One reason I'm enjoying this book is that I feel more of a connection to my life than I did with Gravity's Rainbow. Although these books have some similar themes they have different settings. They both deal with the Cold War and paranoia, but Pynchon did it in a roundabout way.
It's also amazing that this book was written before 9/11. I don't think I would appreciate it the same way if I read it before 9/11. The parts that take place in the 50's portray Americans living in a very similar time: scared, haunted, and at the mercy of the government.
Then, in the parts about the 90's, DeLillo taps in to the world of 24 hour news. I'm from the DC area and a few years back we had a sniper shooting down random people in the area. So when the character's are watching the news, the same tapes over and over, I could relate. And it's a gunman shooting from a car, so that also felt real.
They talk about Encyclopedic novels being prophetic...but only because they are set in the recent past. Many things about DeLillo's book go beyond that...and I get that same creepy feeling that we all got by looking at the cover. It was written in the 90's but it just seems so relevant to our post-9/11 world. Was DeLillo onto something? Or are we really living in a New Cold War?

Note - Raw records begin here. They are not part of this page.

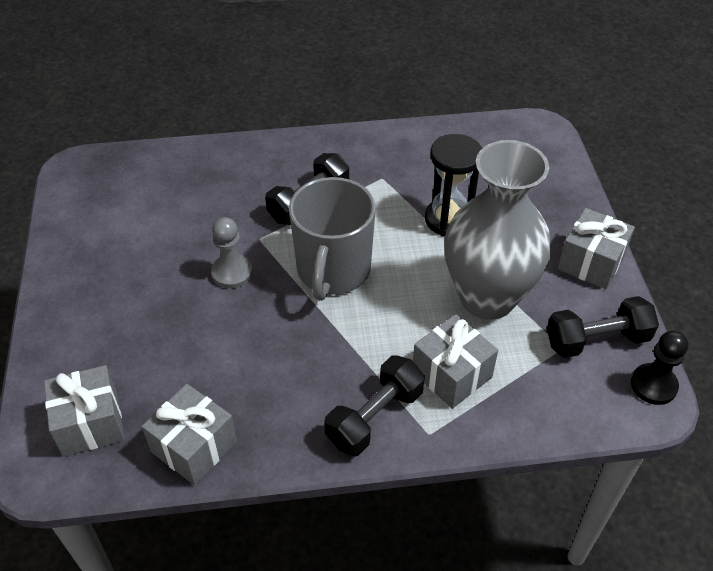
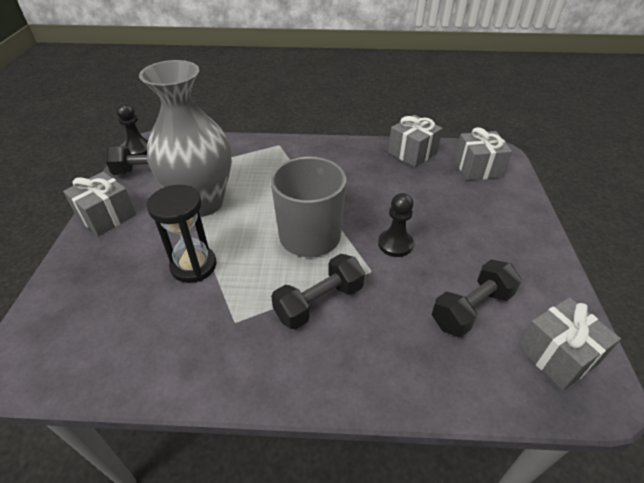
camera: 170 degrees left, 5 degrees down
grey pawn [211,217,253,289] -> black pawn [378,193,414,257]
black dumbbell [324,355,425,456] -> black dumbbell moved to [432,259,522,337]
grey gift [413,314,498,409] -> grey gift moved to [517,297,621,390]

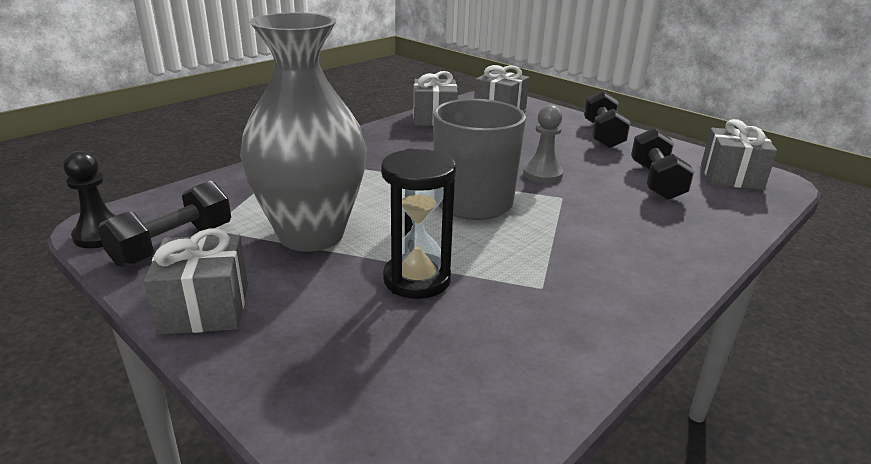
camera: 50 degrees left, 15 degrees down
black dumbbell [271,254,365,329] -> black dumbbell moved to [584,90,630,148]
black pawn [378,193,414,257] -> grey pawn [523,105,563,183]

I think in some ways this book is showing some amazing parallels between the post Cold War era and the widespread paranoia of the earlier period. I am inclined to agree with this book's supposition. Society attempts to be jaded, but truly is completely paranoid nowadays. People watch the obscene, attention-grabbing news nightly, some people are still scared to board airplanes, and, just like what recently happened in Boston, many will immediately report a suspicious looking box (does it contain a bomb?). One of the defining characteristics of the Cold War was the overwhelming mass hysteria, and I don't think we have completely done away with that. However, how can we? Everyday technology is being made more and more destructive, and now with disease scares, it is impossible to feel completely safe. I think the technology poses a double-edged sword. While making it to feel safe, we end up making ourselves even more scared. What do you think?
There are so many references to the World Trade Center that really do seem eery. Page 184, when Nick is looking at the Fresh Kills landfill: "The towers of the World Trade Center were visible in the distance and he sensed a poetic balance between that idea and this one..."
Again on 372: "The World Trade Center was under construction, already towering, twin-towering, with cranes tilted at the summits and work elevators sliding up the flanks. She saw it almost everywhere she went... 'I think of it as one, not two,' she said. 'Even though there are clearly two towers. It's a single enitity, isn't it?' "Very terrible thing but you have to look at it, I think.' 'Yes, you have to look.'"
This passage in particular struck me. Why does the man call the towers a terrible thing? It takes on a whole new meaning when reading from our point of view-- the idea that the demolished towers, and horrible acts of violence in general, are terrible things, but you have to look. You can't ignore it, and it's hard to not want to look at horrific events-- the highway killer video, "rubberneckers" during car crashes, etc. There's this perverse fascination with the horrible, which was first introduced in the Prologue, with J. Edgar Hoover and The Tragedy of Death.